**Problem requirements:**
Lay out every line of text in the items below as a Markdown table with the columns Row and Line, numbering the rows in order. Skip blank lines, and leave the pictures out.

START Recorded information

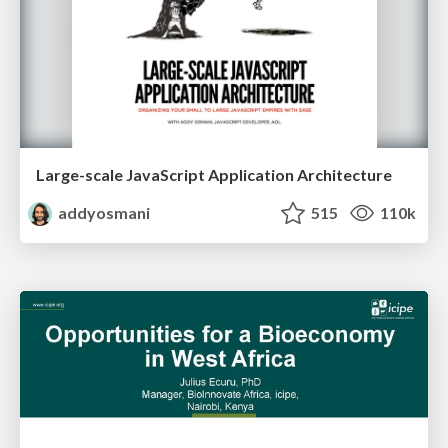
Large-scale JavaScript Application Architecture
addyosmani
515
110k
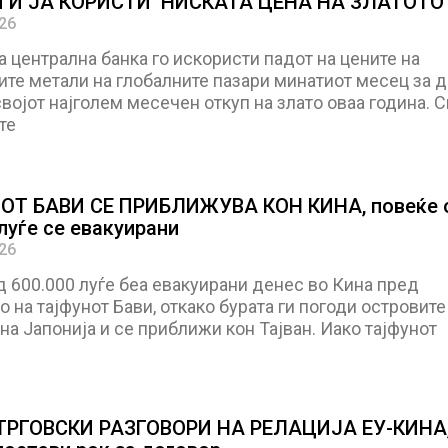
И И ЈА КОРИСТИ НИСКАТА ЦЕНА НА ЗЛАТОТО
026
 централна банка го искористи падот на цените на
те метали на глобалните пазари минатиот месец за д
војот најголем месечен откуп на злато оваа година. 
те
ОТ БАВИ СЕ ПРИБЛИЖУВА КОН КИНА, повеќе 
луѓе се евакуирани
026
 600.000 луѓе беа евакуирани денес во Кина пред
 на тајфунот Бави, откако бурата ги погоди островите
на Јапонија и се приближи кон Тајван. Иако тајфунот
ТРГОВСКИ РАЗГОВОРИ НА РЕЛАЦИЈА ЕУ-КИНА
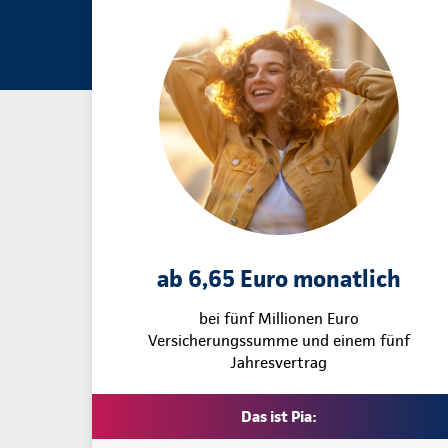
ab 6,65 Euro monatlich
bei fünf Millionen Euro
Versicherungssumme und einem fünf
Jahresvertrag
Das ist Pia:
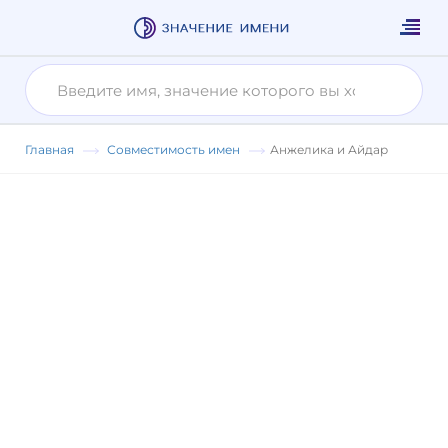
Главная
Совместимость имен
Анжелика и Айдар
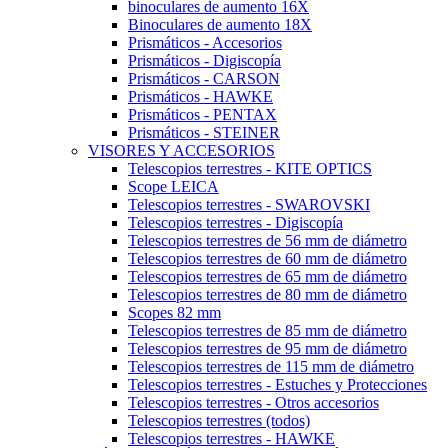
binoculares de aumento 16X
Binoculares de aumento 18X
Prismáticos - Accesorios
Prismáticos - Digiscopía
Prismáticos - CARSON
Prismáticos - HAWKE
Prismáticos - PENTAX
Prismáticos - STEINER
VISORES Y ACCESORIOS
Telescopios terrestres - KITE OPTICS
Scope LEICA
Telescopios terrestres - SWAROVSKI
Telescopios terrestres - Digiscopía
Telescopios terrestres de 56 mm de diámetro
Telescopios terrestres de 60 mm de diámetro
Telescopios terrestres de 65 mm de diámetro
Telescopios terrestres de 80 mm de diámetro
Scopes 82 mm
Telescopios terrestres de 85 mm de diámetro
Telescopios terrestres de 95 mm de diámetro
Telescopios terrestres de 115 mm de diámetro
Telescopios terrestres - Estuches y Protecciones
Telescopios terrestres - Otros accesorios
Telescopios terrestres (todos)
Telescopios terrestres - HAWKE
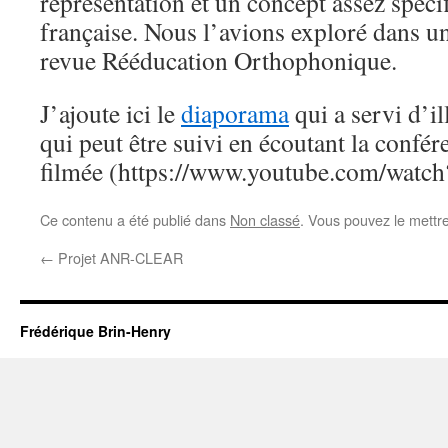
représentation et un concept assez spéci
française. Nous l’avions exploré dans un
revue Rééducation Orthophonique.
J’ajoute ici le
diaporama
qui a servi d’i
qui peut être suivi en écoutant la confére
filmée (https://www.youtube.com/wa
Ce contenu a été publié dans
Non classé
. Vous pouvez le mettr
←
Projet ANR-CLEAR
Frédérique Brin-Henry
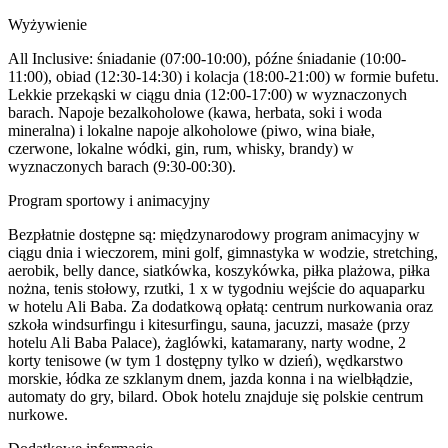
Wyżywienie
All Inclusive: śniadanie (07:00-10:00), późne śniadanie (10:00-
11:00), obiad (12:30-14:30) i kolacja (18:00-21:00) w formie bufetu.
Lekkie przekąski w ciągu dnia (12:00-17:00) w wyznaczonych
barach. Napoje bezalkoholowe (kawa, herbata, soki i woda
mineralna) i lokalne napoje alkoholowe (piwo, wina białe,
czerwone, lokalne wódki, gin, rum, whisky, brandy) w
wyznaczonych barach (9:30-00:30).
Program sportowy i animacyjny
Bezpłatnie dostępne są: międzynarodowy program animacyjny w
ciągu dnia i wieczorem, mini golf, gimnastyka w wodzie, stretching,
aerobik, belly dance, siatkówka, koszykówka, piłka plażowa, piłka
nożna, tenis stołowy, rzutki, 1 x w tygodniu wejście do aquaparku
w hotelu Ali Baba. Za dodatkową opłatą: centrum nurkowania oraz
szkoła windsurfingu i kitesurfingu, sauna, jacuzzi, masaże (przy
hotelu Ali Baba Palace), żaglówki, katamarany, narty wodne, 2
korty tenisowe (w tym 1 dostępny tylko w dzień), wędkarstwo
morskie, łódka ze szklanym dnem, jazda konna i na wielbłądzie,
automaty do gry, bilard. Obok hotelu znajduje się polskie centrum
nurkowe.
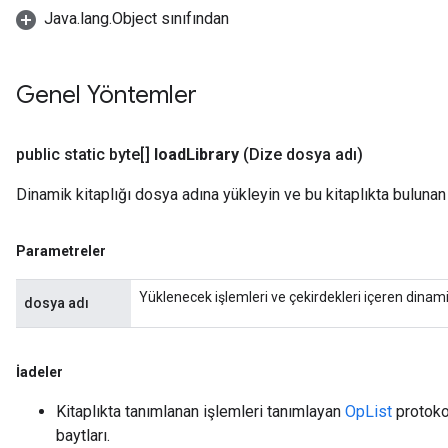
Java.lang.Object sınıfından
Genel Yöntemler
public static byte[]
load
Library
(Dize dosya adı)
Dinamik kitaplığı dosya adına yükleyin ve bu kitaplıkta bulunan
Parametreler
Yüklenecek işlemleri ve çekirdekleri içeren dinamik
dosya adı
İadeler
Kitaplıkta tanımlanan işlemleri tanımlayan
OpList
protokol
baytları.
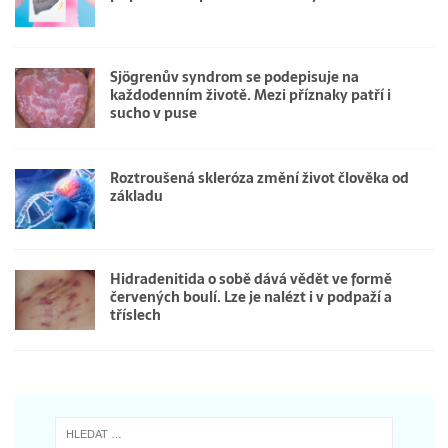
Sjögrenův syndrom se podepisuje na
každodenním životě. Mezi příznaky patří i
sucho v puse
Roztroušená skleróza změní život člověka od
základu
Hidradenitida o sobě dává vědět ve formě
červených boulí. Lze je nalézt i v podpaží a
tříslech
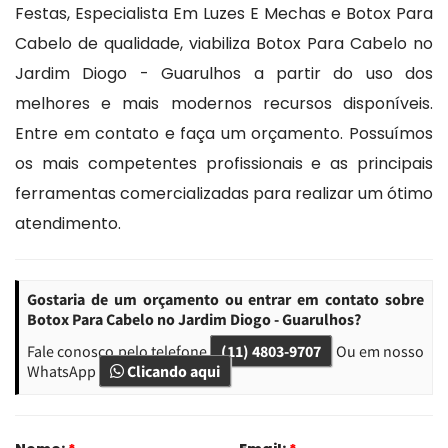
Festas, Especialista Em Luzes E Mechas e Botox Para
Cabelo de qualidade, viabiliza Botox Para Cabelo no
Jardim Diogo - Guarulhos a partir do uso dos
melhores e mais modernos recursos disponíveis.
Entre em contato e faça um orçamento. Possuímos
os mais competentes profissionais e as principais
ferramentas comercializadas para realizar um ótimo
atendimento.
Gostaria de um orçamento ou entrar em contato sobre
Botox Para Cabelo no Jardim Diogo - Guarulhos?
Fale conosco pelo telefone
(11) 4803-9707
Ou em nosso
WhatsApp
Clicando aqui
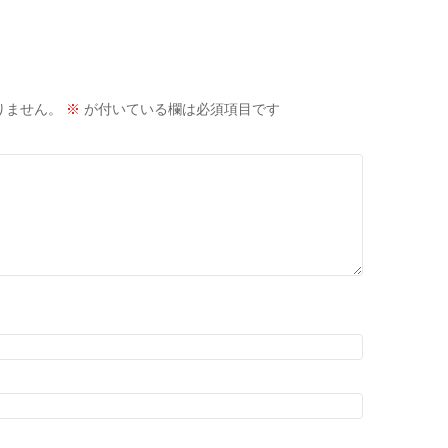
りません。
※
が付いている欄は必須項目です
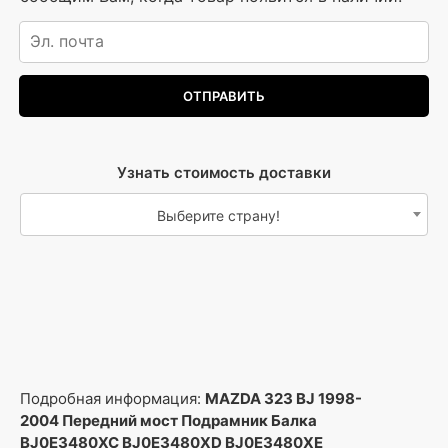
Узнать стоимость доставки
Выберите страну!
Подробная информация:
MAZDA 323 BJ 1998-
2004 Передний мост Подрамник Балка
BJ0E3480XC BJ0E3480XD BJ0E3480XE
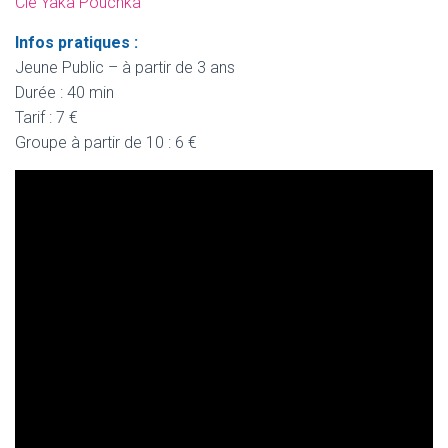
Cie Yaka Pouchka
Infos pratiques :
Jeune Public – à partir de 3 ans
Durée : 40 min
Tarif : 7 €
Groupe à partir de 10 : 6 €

END Recorded information

**Exercise response:**
| Row | Line |
|---|---|
| 1 | Large-scale JavaScript Application Architecture |
| 2 | addyosmani |
| 3 | 515 |
| 4 | 110k |
| 5 | И И ЈА КОРИСТИ НИСКАТА ЦЕНА НА ЗЛАТОТО |
| 6 | 026 |
| 7 |  централна банка го искористи падот на цените на |
| 8 | те метали на глобалните пазари минатиот месец за д |
| 9 | војот најголем месечен откуп на злато оваа година.  |
| 10 | те |
| 11 | ОТ БАВИ СЕ ПРИБЛИЖУВА КОН КИНА, повеќе  |
| 12 | луѓе се евакуирани |
| 13 | 026 |
| 14 |  600.000 луѓе беа евакуирани денес во Кина пред |
| 15 |  на тајфунот Бави, откако бурата ги погоди островите |
| 16 | на Јапонија и се приближи кон Тајван. Иако тајфунот |
| 17 | ТРГОВСКИ РАЗГОВОРИ НА РЕЛАЦИЈА ЕУ-КИНА |
| 18 | ab 6,65 Euro monatlich |
| 19 | bei fünf Millionen Euro |
| 20 | Versicherungssumme und einem fünf |
| 21 | Jahresvertrag |
| 22 | Das ist Pia: |
| 23 | Главная |
| 24 | Совместимость имен |
| 25 | Анжелика и Айдар |
| 26 | binoculares de aumento 16X |
| 27 | Binoculares de aumento 18X |
| 28 | Prismáticos - Accesorios |
| 29 | Prismáticos - Digiscopía |
| 30 | Prismáticos - CARSON |
| 31 | Prismáticos - HAWKE |
| 32 | Prismáticos - PENTAX |
| 33 | Prismáticos - STEINER |
| 34 | VISORES Y ACCESORIOS |
| 35 | Telescopios terrestres - KITE OPTICS |
| 36 | Scope LEICA |
| 37 | Telescopios terrestres - SWAROVSKI |
| 38 | Telescopios terrestres - Digiscopía |
| 39 | Telescopios terrestres de 56 mm de diámetro |
| 40 | Telescopios terrestres de 60 mm de diámetro |
| 41 | Telescopios terrestres de 65 mm de diámetro |
| 42 | Telescopios terrestres de 80 mm de diámetro |
| 43 | Scopes 82 mm |
| 44 | Telescopios terrestres de 85 mm de diámetro |
| 45 | Telescopios terrestres de 95 mm de diámetro |
| 46 | Telescopios terrestres de 115 mm de diámetro |
| 47 | Telescopios terrestres - Estuches y Protecciones |
| 48 | Telescopios terrestres - Otros accesorios |
| 49 | Telescopios terrestres (todos) |
| 50 | Telescopios terrestres - HAWKE |
| 51 | représentation et un concept assez spéci |
| 52 | française. Nous l’avions exploré dans un |
| 53 | revue Rééducation Orthophonique. |
| 54 | J’ajoute ici le |
| 55 | diaporama |
| 56 | qui a servi d’i |
| 57 | qui peut être suivi en écoutant la confére |
| 58 | filmée (https://www.youtube.com/wa |
| 59 | Ce contenu a été publié dans |
| 60 | Non classé |
| 61 | . Vous pouvez le mettr |
| 62 | ← |
| 63 | Projet ANR-CLEAR |
| 64 | Frédérique Brin-Henry |
| 65 | Wyżywienie |
| 66 | All Inclusive: śniadanie (07:00-10:00), późne śniadanie (10:00- |
| 67 | 11:00), obiad (12:30-14:30) i kolacja (18:00-21:00) w formie bufetu. |
| 68 | Lekkie przekąski w ciągu dnia (12:00-17:00) w wyznaczonych |
| 69 | barach. Napoje bezalkoholowe (kawa, herbata, soki i woda |
| 70 | mineralna) i lokalne napoje alkoholowe (piwo, wina białe, |
| 71 | czerwone, lokalne wódki, gin, rum, whisky, brandy) w |
| 72 | wyznaczonych barach (9:30-00:30). |
| 73 | Program sportowy i animacyjny |
| 74 | Bezpłatnie dostępne są: międzynarodowy program animacyjny w |
| 75 | ciągu dnia i wieczorem, mini golf, gimnastyka w wodzie, stretching, |
| 76 | aerobik, belly dance, siatkówka, koszykówka, piłka plażowa, piłka |
| 77 | nożna, tenis stołowy, rzutki, 1 x w tygodniu wejście do aquaparku |
| 78 | w hotelu Ali Baba. Za dodatkową opłatą: centrum nurkowania oraz |
| 79 | szkoła windsurfingu i kitesurfingu, sauna, jacuzzi, masaże (przy |
| 80 | hotelu Ali Baba Palace), żaglówki, katamarany, narty wodne, 2 |
| 81 | korty tenisowe (w tym 1 dostępny tylko w dzień), wędkarstwo |
| 82 | morskie, łódka ze szklanym dnem, jazda konna i na wielbłądzie, |
| 83 | automaty do gry, bilard. Obok hotelu znajduje się polskie centrum |
| 84 | nurkowe. |
| 85 | Java.lang.Object sınıfından |
| 86 | Genel Yöntemler |
| 87 | public static byte[] |
| 88 | load |
| 89 | Library |
| 90 | (Dize dosya adı) |
| 91 | Dinamik kitaplığı dosya adına yükleyin ve bu kitaplıkta bulunan |
| 92 | Parametreler |
| 93 | Yüklenecek işlemleri ve çekirdekleri içeren dinamik |
| 94 | dosya adı |
| 95 | İadeler |
| 96 | Kitaplıkta tanımlanan işlemleri tanımlayan |
| 97 | OpList |
| 98 | protokol |
| 99 | baytları. |
| 100 | Sjögrenův syndrom se podepisuje na |
| 101 | každodenním životě. Mezi příznaky patří i |
| 102 | sucho v puse |
| 103 | Roztroušená skleróza změní život člověka od |
| 104 | základu |
| 105 | Hidradenitida o sobě dává vědět ve formě |
| 106 | červených boulí. Lze je nalézt i v podpaží a |
| 107 | tříslech |
| 108 | Festas, Especialista Em Luzes E Mechas e Botox Para |
| 109 | Cabelo de qualidade, viabiliza Botox Para Cabelo no |
| 110 | Jardim Diogo - Guarulhos a partir do uso dos |
| 111 | melhores e mais modernos recursos disponíveis. |
| 112 | Entre em contato e faça um orçamento. Possuímos |
| 113 | os mais competentes profissionais e as principais |
| 114 | ferramentas comercializadas para realizar um ótimo |
| 115 | atendimento. |
| 116 | Gostaria de um orçamento ou entrar em contato sobre |
| 117 | Botox Para Cabelo no Jardim Diogo - Guarulhos? |
| 118 | Fale conosco pelo telefone |
| 119 | (11) 4803-9707 |
| 120 | Ou em nosso |
| 121 | WhatsApp |
| 122 | Clicando aqui |
| 123 | りません。 |
| 124 | ※ |
| 125 | が付いている欄は必須項目です |
| 126 | Узнать стоимость доставки |
| 127 | Выберите страну! |
| 128 | Подробная информация: |
| 129 | MAZDA 323 BJ 1998- |
| 130 | 2004 Передний мост Подрамник Балка |
| 131 | BJ0E3480XC BJ0E3480XD BJ0E3480XE |
| 132 | Cie Yaka Pouchka |
| 133 | Infos pratiques : |
| 134 | Jeune Public – à partir de 3 ans |
| 135 | Durée : 40 min |
| 136 | Tarif : 7 € |
| 137 | Groupe à partir de 10 : 6 € |